**How to complete this task**. Resume the travel account of Zinder, picking up right after its last sentence.

**Selected text**.
▶

In Zinder I met two teenagers from Cameroon, who were, like 1000’s of others, on their way overland to Paradise Europe, and trying to make some money for the next leg. They took me to the Stadium.
These nice fellows, convinced of having good chances of become a professional football player, already lost their passports to the police in Nigeria, and spent their savings already to the police in Niger. So now trying to make little money in Zinder. In the end they hope to reach Libya, and eventually cross illegally to Italy or Greece. With a good chance to be sent back.
Anyway, these guys were good rappers and performed at the Stadium together with a bunch of other local stars. It was really nice but only a small audience showed up. The entrance fee was way too high (EUR 0,80) so that hardly anyone could afford it to get in.
Besides enjoying the regular music performances and dance parties, you can meet here youngsters outside the siesta hours every day, playing soccer, basketball or just socializing.
Although not as important as more north towards the Sahara, camels are abundant and a popular way of transporting goods.
Traders and farmers often come from far to bring their trade to the important market in Zinder. Donkeys and cows, the much cheaper alternatives for camels (or dromedaries), are less suitable for long distance travel in the heat.
As I like camels a lot, I really enjoyed the sight of the small camel caravans from the villages. Especially on Thursdays, the main market day you can see many of them in the morning coming into town with heavy loads, but also in the evening when going back home with supplies for the rural markets.

◀

**Recorded data**.
▶

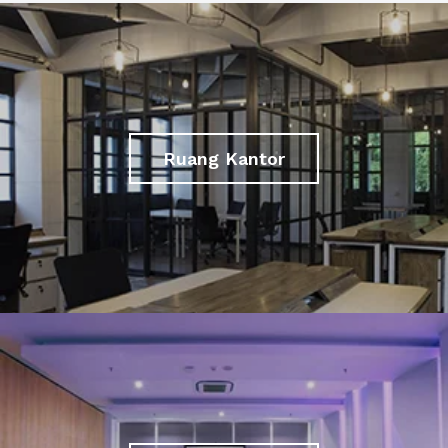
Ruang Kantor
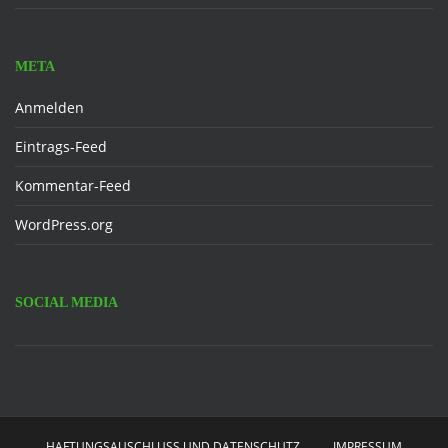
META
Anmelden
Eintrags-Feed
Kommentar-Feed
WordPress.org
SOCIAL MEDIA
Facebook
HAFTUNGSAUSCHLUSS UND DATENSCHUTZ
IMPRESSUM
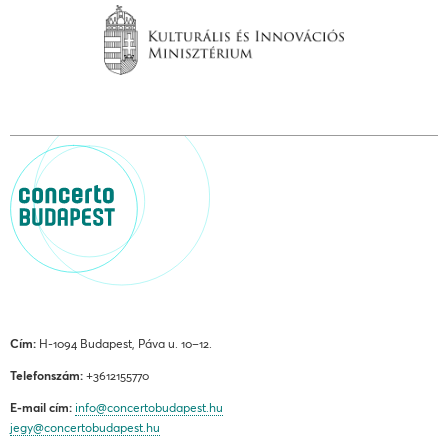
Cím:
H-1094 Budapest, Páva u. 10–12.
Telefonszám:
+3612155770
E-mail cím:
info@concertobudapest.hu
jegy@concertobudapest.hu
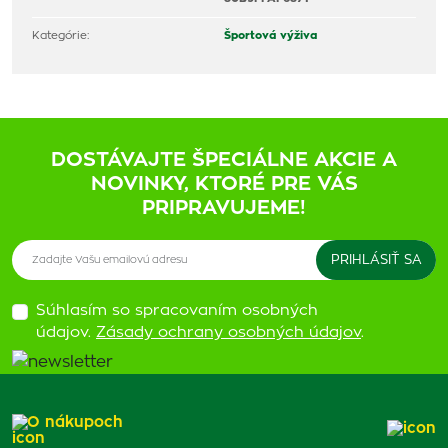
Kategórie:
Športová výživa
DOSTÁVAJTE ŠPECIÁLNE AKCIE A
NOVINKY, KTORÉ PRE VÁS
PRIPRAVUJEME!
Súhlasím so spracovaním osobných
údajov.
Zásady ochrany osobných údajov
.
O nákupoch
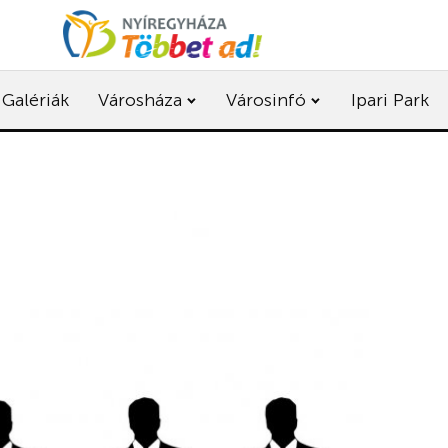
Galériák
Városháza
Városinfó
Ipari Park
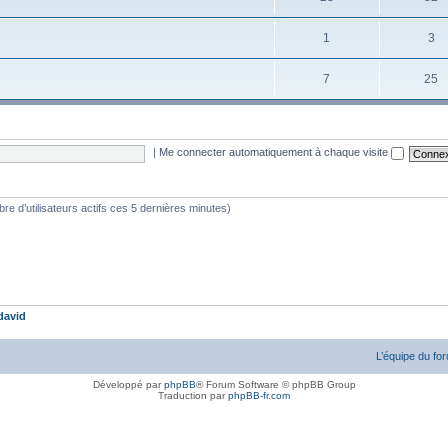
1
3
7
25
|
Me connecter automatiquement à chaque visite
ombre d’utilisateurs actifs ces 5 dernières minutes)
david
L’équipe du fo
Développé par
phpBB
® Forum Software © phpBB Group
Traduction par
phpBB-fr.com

◀
▶

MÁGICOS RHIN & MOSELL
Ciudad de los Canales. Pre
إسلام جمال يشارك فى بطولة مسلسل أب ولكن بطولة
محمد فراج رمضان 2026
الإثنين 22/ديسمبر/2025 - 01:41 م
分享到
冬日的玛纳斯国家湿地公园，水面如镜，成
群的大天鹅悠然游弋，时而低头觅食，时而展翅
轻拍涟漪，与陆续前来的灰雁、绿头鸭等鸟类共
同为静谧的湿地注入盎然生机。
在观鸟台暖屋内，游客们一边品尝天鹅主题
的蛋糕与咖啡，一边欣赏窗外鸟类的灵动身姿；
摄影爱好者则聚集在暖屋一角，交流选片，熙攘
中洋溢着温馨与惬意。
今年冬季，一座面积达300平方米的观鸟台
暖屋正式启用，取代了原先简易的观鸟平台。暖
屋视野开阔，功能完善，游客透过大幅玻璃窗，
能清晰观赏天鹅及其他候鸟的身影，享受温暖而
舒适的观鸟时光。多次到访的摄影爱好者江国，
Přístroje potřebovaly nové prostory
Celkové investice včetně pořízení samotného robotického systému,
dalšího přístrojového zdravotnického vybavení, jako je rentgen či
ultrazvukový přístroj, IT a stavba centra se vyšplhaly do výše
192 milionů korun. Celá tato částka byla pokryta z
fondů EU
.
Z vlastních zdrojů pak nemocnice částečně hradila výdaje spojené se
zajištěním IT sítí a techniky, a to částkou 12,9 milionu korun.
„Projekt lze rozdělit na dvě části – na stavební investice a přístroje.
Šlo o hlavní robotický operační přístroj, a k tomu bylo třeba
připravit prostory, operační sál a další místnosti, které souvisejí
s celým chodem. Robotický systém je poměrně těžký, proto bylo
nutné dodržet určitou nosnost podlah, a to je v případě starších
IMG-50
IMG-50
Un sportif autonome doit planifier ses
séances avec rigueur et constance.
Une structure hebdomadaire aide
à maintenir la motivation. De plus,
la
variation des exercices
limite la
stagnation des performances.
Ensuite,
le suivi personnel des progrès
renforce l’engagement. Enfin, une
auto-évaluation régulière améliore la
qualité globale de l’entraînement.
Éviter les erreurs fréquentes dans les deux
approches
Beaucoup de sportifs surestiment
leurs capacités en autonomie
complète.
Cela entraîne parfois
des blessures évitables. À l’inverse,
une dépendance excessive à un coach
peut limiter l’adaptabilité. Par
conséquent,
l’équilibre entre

◀

**Response to the exercise**.
I visited Birni Quarter on two mornings, one time accompanied, the second time alone. It turned out to be 2 different experiences, both highly enjoyable.
During the first time with Mustafa the children kept more distance as we wandered around some of the “highlights”.
The second time I went alone, just to meet the people, and to see how mad children can behave. I kept taking photos there.
By the way, besides Birni, Zinder has another Old Quarter called Zengou, which is actually more lively than Birni and definitely worth a stroll too!!
Despite the "photo-thing", I really liked to hang around with those kids in the neighbourhoods.
Especially in situations like here, where I couldn't make much conversation with people, I really appreciated that contact with the kids and teenagers. I liked the smiles on their faces when making fun, and it offered some good photo opportunities too!
Moreover, It's though them that I often met their parents too, sometimes visited their compounds.
The children in Zinder are equally poor but still very polite and enthusiastic, very different from what I experienced in some other parts of Niger (Agadez, Niamey) and in Togo and Benin.
The closest of being a hassle in Zinder is that the children annoyingly try to have their picture taken, especially if you have a nice display on your camera.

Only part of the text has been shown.